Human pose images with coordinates
════════
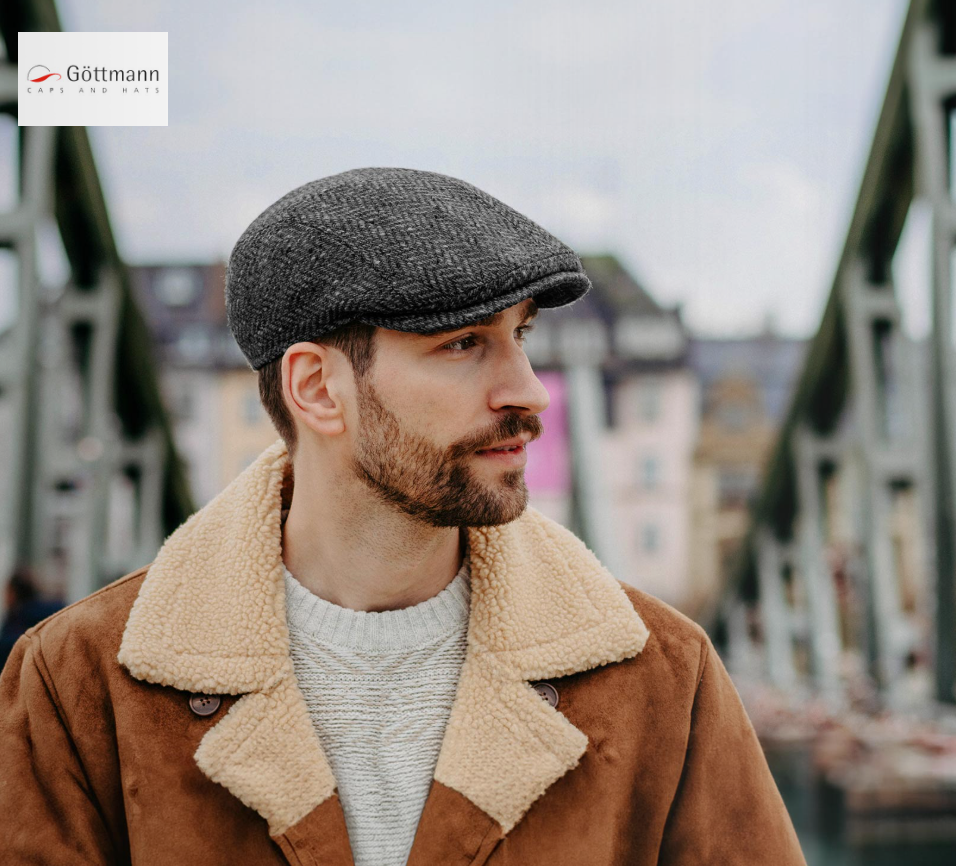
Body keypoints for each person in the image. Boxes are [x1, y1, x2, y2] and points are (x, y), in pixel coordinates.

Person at [0, 167, 807, 865]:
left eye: (521, 336)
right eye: (463, 344)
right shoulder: (79, 687)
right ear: (317, 388)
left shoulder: (663, 680)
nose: (530, 391)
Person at [0, 565, 63, 669]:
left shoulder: (19, 620)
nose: (4, 597)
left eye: (7, 591)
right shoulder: (51, 611)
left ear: (14, 593)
════════
# What needs to be done:
Leaving the images behind, set down every entry word for word.

# Problem solution:
Body keypoints for each person in the image. Boxes are [x1, y1, x2, y2] and points are (x, y), in pixel coordinates.

Person at [0, 167, 807, 865]:
left eye: (521, 336)
right eye: (463, 344)
right shoulder: (79, 687)
right ear: (317, 388)
left shoulder: (663, 680)
nose: (530, 391)
Person at [0, 565, 63, 669]:
left shoulder: (19, 620)
nose: (4, 597)
left eye: (7, 591)
right shoulder: (51, 611)
left ear: (14, 593)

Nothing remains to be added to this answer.